Exercise instructions
Please convert the text read from every one of the rows below into a JSON list of strings, one string per line, with blank lines and the pictures left out.

-- Information given follows --

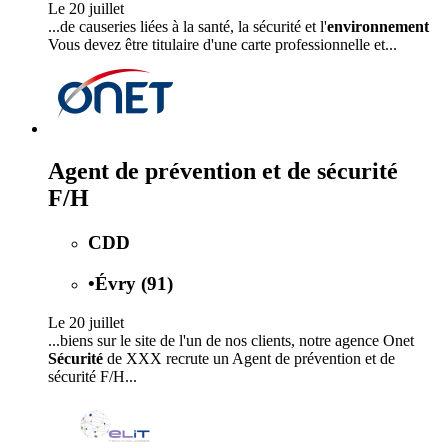
Le 20 juillet
...de causeries liées à la santé, la sécurité et l'
environnement
Vous devez être titulaire d'une carte professionnelle et...
Agent de prévention et de sécurité
F/H
CDD
•
Évry (91)
Le 20 juillet
...biens sur le site de l'un de nos clients, notre agence Onet
Sécurité
de XXX recrute un Agent de prévention et de
sécurité F/H...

-- Information given concluded --

Response
[
  "Le 20 juillet",
  "...de causeries liées à la santé, la sécurité et l'",
  "environnement",
  "Vous devez être titulaire d'une carte professionnelle et...",
  "Agent de prévention et de sécurité",
  "F/H",
  "CDD",
  "•",
  "Évry (91)",
  "Le 20 juillet",
  "...biens sur le site de l'un de nos clients, notre agence Onet",
  "Sécurité",
  "de XXX recrute un Agent de prévention et de",
  "sécurité F/H..."
]